En kısa sürede seçime gidip iradeyi yenileme ihtiyacı doğduğunda önümüze çıkan en büyük engel olan bütçenin meclisten geçirilememiş olması tam da bu teamülün izlenmemiş olması sebebiyle ortaya çıkmamış mıdır? Şimdi bunların hiç biri yaşanmamış gibi davranarak yapılan demokrasi vurgularının kimseye samimi gelmiyor oluşunun altında yatan gerekçelerin biraz da bu olduğunu düşünüyorum.
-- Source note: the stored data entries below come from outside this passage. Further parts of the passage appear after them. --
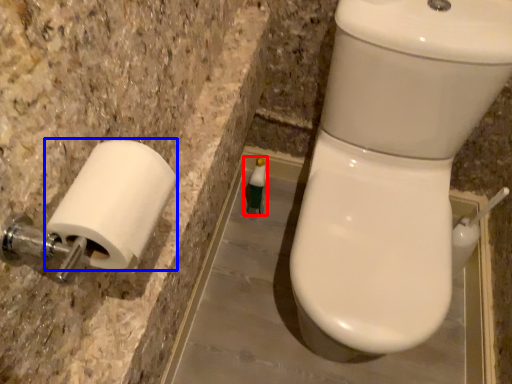
Question: Among these objects, which one is farthest to the camera, toiletry (highlighted by a red box) or toilet paper (highlighted by a blue box)?

Choices:
 (A) toiletry
 (B) toilet paper

Answer: (A)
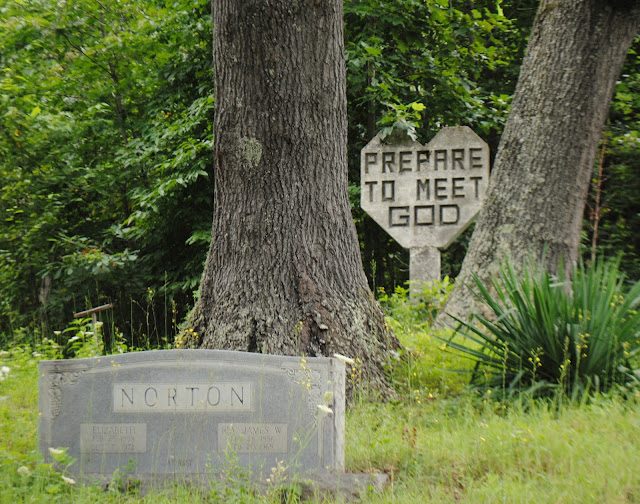
Locate an element on the screen. This screenshot has height=504, width=640. green plant is located at coordinates (541, 319).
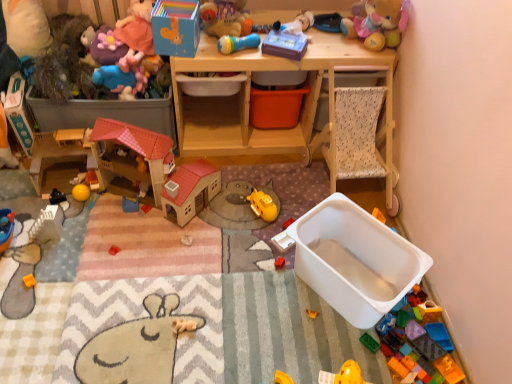
Identify the location of vacant space that is in between yellow rubber ball at center-left, which is the 11th toy from right to left, and white plastic toy at center, arranged as the tenth toy when viewed from the left. Image resolution: width=512 pixels, height=384 pixels. pyautogui.click(x=198, y=228).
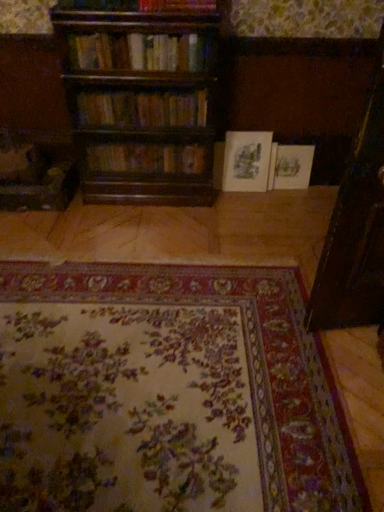
Where is `free space on the front side of white paper book at center, the 5th book in the front-to-back sequence`? The width and height of the screenshot is (384, 512). free space on the front side of white paper book at center, the 5th book in the front-to-back sequence is located at coordinates (300, 198).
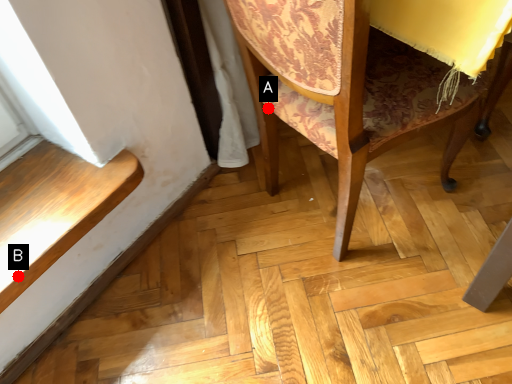
Question: Two points are circled on the image, labeled by A and B beside each circle. Which point is closer to the camera?

Choices:
 (A) A is closer
 (B) B is closer

Answer: (B)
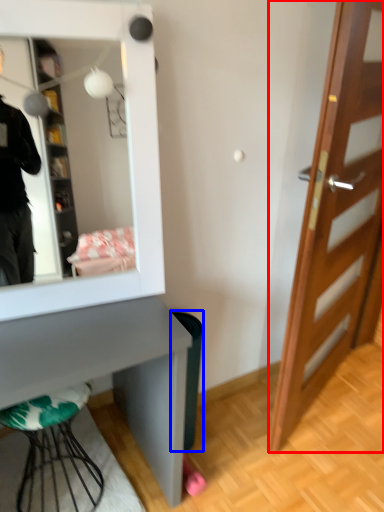
Question: Which of the following is the farthest to the observer, door (highlighted by a red box) or trash bin/can (highlighted by a blue box)?

Choices:
 (A) door
 (B) trash bin/can

Answer: (B)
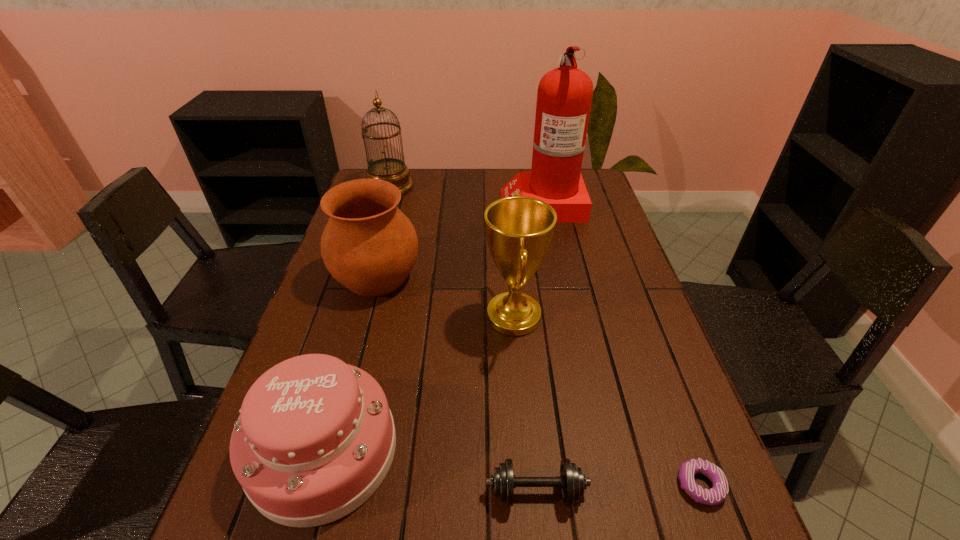
The width and height of the screenshot is (960, 540). I want to click on free point located on the front-facing side of the fire extinguisher, so click(473, 202).

In order to click on free space located with an open door on the birdcage in this screenshot , I will do `click(517, 187)`.

Where is `free space located by the handles of the award`? The image size is (960, 540). free space located by the handles of the award is located at coordinates (389, 316).

Locate an element on the screen. vacant space positioned by the handles of the award is located at coordinates (385, 316).

Where is `free space located 0.140m by the handles of the award`? This screenshot has height=540, width=960. free space located 0.140m by the handles of the award is located at coordinates (428, 316).

Identify the location of free space located on the right of the pottery. coord(479,276).

The image size is (960, 540). Find the location of `vacant region located 0.160m on the back of the third shortest object`. vacant region located 0.160m on the back of the third shortest object is located at coordinates (356, 334).

This screenshot has height=540, width=960. I want to click on vacant space located 0.050m on the back of the dumbbell, so click(532, 446).

The height and width of the screenshot is (540, 960). In order to click on vacant space located 0.230m on the left of the doughnut in this screenshot , I will do `click(550, 485)`.

Find the location of a particular element. fire extinguisher located in the far edge section of the desktop is located at coordinates (564, 97).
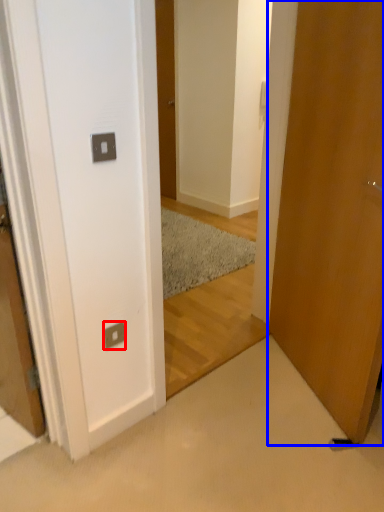
Question: Among these objects, which one is nearest to the camera, electric outlet (highlighted by a red box) or door (highlighted by a blue box)?

Choices:
 (A) electric outlet
 (B) door

Answer: (B)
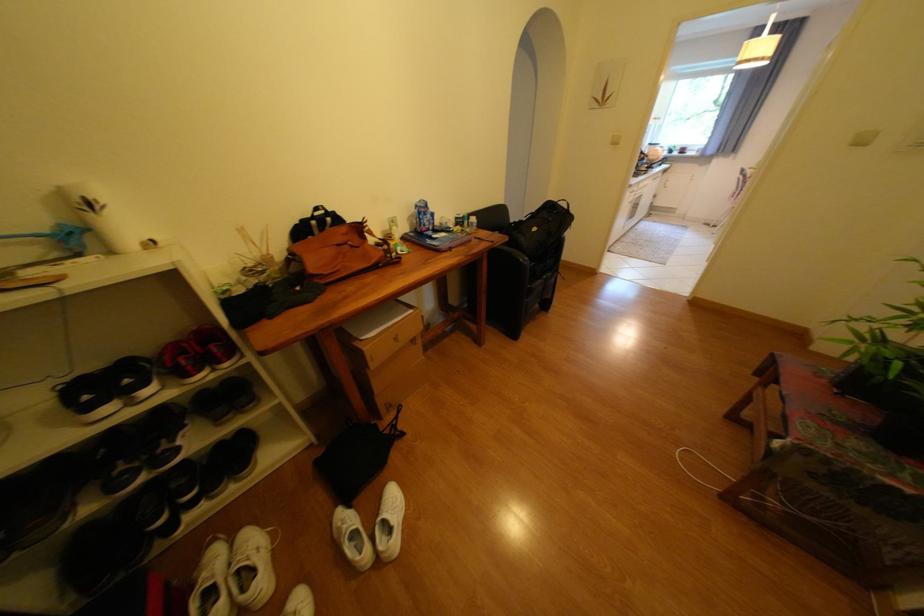
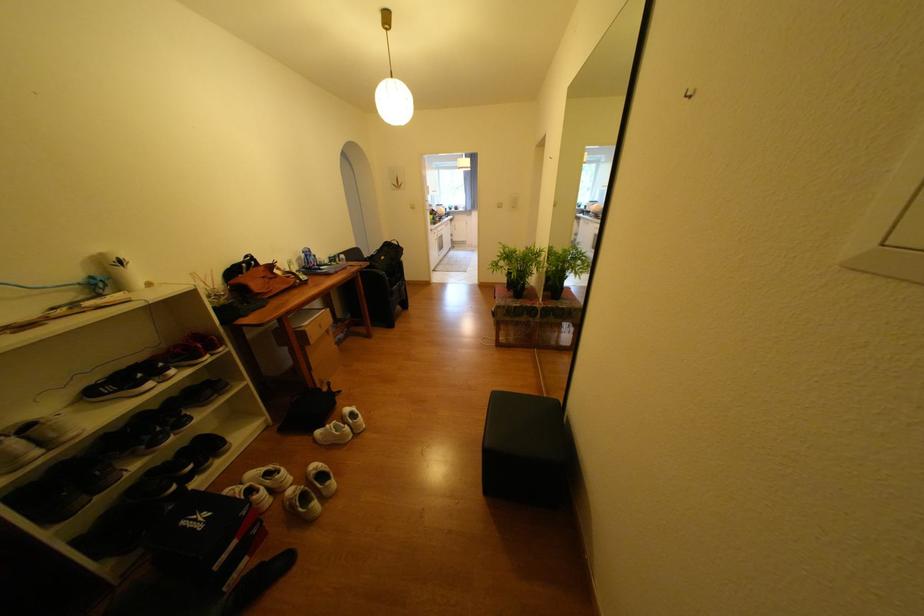
Where in the second image is the point corresponding to point 721,151 from the first image?

(479, 208)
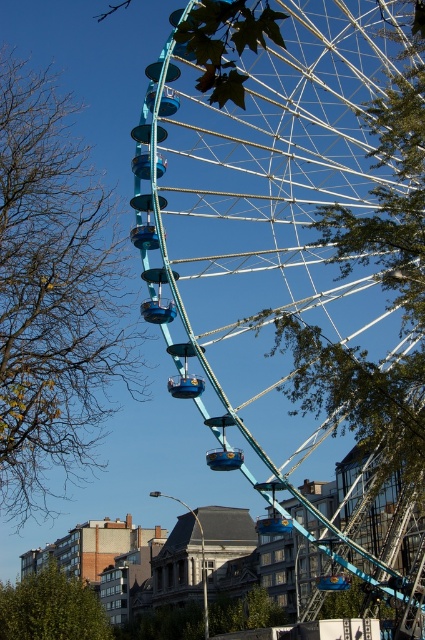
Question: Does green leafy tree at left appear over green leafy tree at lower left?

Choices:
 (A) yes
 (B) no

Answer: (A)

Question: Considering the relative positions of teal metallic ferris wheel at center and green leafy tree at left in the image provided, where is teal metallic ferris wheel at center located with respect to green leafy tree at left?

Choices:
 (A) left
 (B) right

Answer: (B)

Question: Can you confirm if teal metallic ferris wheel at center is positioned below green leafy tree at left?

Choices:
 (A) yes
 (B) no

Answer: (B)

Question: Among these points, which one is nearest to the camera?

Choices:
 (A) (248, 68)
 (B) (0, 193)

Answer: (B)

Question: Which object is positioned closest to the green leafy tree at lower left?

Choices:
 (A) teal metallic ferris wheel at center
 (B) green leafy tree at left

Answer: (B)

Question: Which point is farther from the camera taking this photo?

Choices:
 (A) coord(34,600)
 (B) coord(348,346)
 (C) coord(81,227)

Answer: (A)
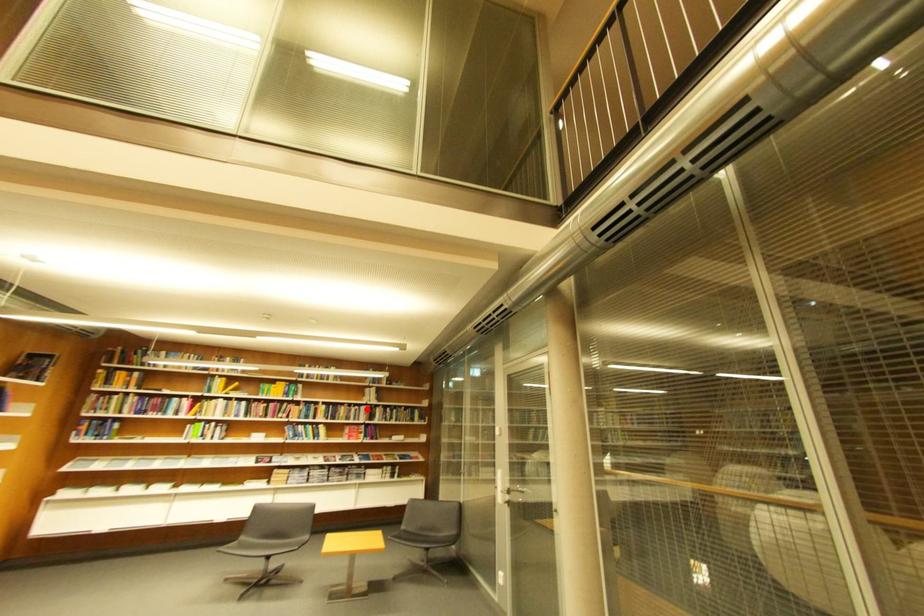
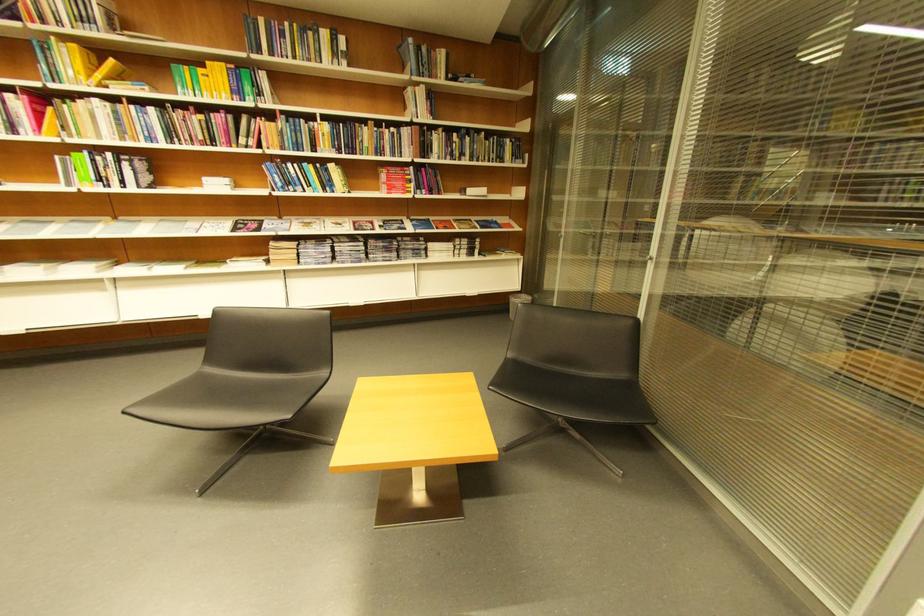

Açık olan şu ki; Cumhurbaşkanlığı seçimleriyle başlayan, ardından UBP kurultayına kadar uzanarak demokratik zeminde yaratılan ağır tahribatın halkoyuyla giderilmesi, bu anlamda iradenin yenilenmesi gerekiyor. Bunun için de önce bütçenin meclisten geçirilmesi, ardından Seçim ve Halkoylaması Yasası’ndaki düzenlemelerin yapılması ve sonrasında ise mümkün olan en kısa sürede sandık kurularak sırf birileri cumhurbaşkanı olsun diye yerinden sökülen taşların yeniden yerine oturtulması gerekiyor.

Tam da bu aşamada yanık bir üslupla “Seçime gideceğiz de ne değişecek?” türküsünü söyleyenlere aldırmamak gerekiyor! Bunun söyleyenler zaten Kıbrıslı Türklerin kendi kendini yönetme kapasitesinin olmadığına inanarak “bizden bir şey olmaz” umutsuzluğunu yerleştirmeye çalışanlardır. Bu umutsuzluğa hiçbirimiz kapılmamalıyız. Her ne kadar tatsız tecrübeler yaşamış olsak da bütün bu yaşananların bizi getirdiği noktada, asıl iradenin Kıbrıslı Türklerden kaynaklandığı ve bunun üzerinde başka hiçbir gücün olamayacağı artık herkes tarafından görülmüştür diye inanıyorum. Ya da inanmak istiyorum.  

Şimdi kurulması gerekliliği ortaya çıkan hükümet tam da bu maksatlarla kurulmalı, Kıbrıslı Türklerin iradesi sandık yoluyla yeniden tesis edilmelidir. Buna başka anlamlar yüklemeye çalışmak iyi niyetli olmadığı gibi haberi yokmuş gibi fotoğraf çektirme gayreti içerisine giren bir tarzı hatırlatıyor bana. Bunun bir yanıyla eğlenceli olduğunu kabul ediyorum ama açık söylemek gerekirse içerisinde pek bir samimiyet barındırdığını da düşün.